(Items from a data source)
···

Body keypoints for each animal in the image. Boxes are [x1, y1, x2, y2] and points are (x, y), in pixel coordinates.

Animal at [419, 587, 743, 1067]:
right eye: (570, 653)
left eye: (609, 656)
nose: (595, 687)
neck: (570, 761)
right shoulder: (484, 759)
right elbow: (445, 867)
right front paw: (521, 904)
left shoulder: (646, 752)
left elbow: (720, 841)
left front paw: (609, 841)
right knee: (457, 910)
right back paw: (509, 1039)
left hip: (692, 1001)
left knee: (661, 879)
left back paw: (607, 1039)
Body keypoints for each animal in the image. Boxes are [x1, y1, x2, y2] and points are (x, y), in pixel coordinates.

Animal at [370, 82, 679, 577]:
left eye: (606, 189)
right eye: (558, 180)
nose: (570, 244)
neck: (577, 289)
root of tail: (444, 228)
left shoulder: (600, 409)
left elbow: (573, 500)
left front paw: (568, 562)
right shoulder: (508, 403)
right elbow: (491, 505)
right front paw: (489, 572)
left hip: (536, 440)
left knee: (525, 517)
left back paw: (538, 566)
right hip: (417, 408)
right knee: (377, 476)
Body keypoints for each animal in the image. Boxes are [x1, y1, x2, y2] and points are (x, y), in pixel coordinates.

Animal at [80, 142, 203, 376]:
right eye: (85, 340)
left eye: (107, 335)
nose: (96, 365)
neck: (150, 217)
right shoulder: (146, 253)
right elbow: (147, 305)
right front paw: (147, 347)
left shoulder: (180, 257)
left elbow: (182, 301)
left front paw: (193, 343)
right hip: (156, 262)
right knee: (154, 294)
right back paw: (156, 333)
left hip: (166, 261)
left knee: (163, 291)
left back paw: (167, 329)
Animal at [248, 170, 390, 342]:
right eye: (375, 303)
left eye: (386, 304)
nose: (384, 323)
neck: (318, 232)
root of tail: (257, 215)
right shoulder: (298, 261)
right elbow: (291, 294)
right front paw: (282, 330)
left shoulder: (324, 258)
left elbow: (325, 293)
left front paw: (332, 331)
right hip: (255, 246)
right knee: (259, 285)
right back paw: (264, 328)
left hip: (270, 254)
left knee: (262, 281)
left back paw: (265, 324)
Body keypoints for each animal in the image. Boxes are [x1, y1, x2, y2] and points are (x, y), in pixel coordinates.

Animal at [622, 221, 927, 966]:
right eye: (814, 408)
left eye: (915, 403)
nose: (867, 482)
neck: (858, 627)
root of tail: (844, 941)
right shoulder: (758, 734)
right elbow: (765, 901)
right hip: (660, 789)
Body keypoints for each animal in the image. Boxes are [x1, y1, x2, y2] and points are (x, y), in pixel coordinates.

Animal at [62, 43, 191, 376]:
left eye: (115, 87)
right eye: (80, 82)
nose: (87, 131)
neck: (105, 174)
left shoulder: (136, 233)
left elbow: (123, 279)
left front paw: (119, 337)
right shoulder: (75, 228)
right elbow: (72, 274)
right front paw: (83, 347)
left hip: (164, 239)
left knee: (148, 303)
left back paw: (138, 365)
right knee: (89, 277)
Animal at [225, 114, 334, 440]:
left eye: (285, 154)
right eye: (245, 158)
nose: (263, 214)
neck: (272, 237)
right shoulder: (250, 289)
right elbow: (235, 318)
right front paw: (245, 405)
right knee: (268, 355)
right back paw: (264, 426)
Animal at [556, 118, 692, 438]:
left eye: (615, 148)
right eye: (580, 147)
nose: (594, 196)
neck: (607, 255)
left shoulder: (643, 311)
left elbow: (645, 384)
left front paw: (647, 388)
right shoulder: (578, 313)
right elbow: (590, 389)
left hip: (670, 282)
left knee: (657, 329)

···

Take the lines above from the one containing "neck: (570, 761)" down to the one containing "left back paw: (607, 1039)", and transcribe them exactly, both ends included.

# Solution below:
neck: (570, 761)
right shoulder: (484, 759)
right elbow: (445, 867)
right front paw: (521, 904)
left shoulder: (646, 752)
left elbow: (720, 841)
left front paw: (609, 841)
right knee: (457, 910)
right back paw: (509, 1039)
left hip: (692, 1001)
left knee: (661, 879)
left back paw: (607, 1039)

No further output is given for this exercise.